Task requirements: Look through the listing below, find every line with the string "avec", and copy it.
————
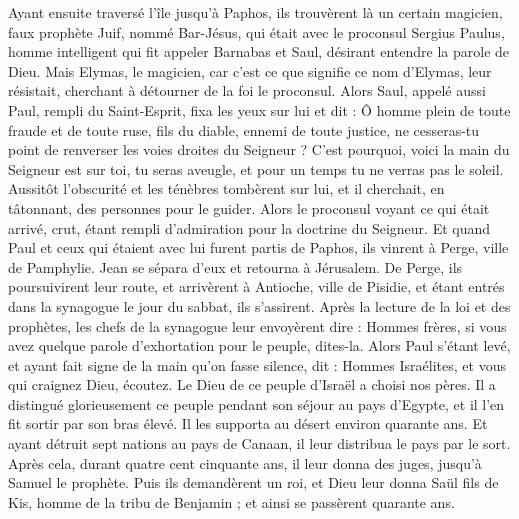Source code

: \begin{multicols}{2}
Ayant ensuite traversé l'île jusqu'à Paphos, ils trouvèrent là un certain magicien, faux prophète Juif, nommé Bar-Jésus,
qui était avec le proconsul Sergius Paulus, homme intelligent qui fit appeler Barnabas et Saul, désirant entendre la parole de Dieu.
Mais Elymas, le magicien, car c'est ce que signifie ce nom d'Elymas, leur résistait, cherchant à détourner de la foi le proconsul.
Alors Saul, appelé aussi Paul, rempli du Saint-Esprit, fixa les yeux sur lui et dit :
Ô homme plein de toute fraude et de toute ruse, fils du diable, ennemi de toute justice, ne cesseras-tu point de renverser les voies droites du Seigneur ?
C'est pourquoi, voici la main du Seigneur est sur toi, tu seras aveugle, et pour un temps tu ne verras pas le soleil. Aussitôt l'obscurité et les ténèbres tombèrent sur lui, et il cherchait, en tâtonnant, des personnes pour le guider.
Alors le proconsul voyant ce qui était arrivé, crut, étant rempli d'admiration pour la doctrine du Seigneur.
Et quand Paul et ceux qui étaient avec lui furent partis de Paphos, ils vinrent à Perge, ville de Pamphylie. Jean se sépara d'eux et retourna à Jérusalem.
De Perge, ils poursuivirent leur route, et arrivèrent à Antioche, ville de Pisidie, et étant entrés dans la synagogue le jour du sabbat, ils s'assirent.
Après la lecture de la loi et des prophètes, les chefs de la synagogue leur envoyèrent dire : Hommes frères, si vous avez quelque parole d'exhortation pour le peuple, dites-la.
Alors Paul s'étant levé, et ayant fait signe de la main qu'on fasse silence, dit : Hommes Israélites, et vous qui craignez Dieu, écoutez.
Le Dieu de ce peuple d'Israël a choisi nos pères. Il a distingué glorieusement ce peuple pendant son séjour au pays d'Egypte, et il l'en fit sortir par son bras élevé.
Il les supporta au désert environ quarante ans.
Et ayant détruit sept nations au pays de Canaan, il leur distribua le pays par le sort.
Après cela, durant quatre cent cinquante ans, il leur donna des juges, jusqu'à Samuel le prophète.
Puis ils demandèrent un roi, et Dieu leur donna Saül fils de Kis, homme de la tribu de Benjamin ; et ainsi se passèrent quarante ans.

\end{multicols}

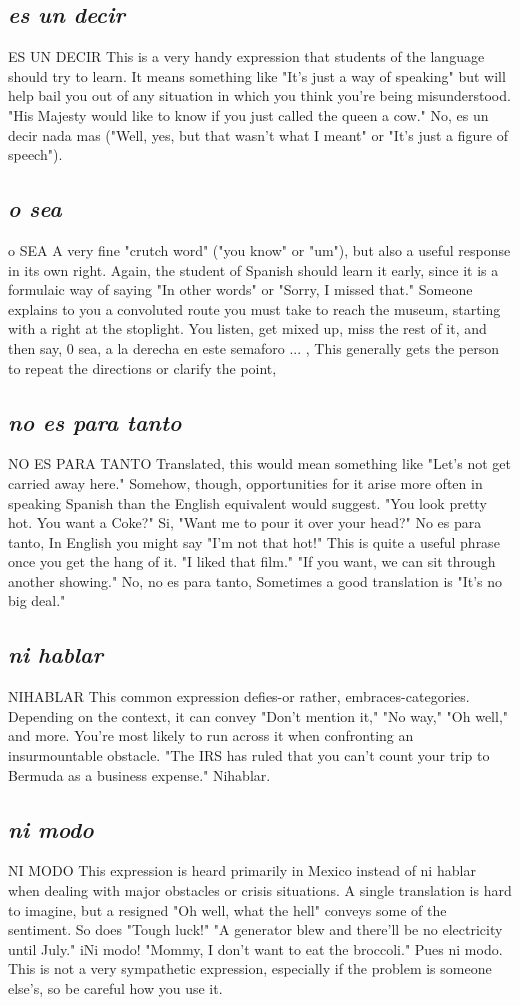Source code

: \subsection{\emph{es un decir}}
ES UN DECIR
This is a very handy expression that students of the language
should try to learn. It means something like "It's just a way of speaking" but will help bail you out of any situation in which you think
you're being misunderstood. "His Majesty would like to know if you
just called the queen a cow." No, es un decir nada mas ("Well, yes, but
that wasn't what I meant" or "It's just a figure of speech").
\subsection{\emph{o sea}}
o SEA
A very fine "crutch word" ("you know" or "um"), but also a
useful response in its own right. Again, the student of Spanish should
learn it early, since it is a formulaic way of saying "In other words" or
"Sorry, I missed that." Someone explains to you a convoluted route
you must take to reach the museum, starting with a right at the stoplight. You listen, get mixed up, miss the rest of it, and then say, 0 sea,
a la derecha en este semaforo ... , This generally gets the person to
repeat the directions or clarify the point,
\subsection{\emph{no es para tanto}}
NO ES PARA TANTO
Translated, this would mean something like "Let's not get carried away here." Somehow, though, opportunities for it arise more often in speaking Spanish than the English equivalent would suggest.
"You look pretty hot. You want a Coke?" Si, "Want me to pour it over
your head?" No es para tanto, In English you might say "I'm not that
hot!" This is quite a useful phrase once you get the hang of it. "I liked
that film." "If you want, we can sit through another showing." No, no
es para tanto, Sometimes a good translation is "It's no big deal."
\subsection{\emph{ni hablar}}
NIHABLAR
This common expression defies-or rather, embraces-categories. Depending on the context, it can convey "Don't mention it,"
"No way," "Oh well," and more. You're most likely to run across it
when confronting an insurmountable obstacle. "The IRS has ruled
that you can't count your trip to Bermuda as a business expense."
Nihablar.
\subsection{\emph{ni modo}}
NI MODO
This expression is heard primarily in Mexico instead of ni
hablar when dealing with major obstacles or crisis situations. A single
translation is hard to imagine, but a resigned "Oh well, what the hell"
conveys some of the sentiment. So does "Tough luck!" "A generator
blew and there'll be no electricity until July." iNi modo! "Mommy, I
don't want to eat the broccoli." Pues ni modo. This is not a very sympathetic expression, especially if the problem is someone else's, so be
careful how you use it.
————
Result below:
qui était avec le proconsul Sergius Paulus, homme intelligent qui fit appeler Barnabas et Saul, désirant entendre la parole de Dieu.
Et quand Paul et ceux qui étaient avec lui furent partis de Paphos, ils vinrent à Perge, ville de Pamphylie. Jean se sépara d'eux et retourna à Jérusalem.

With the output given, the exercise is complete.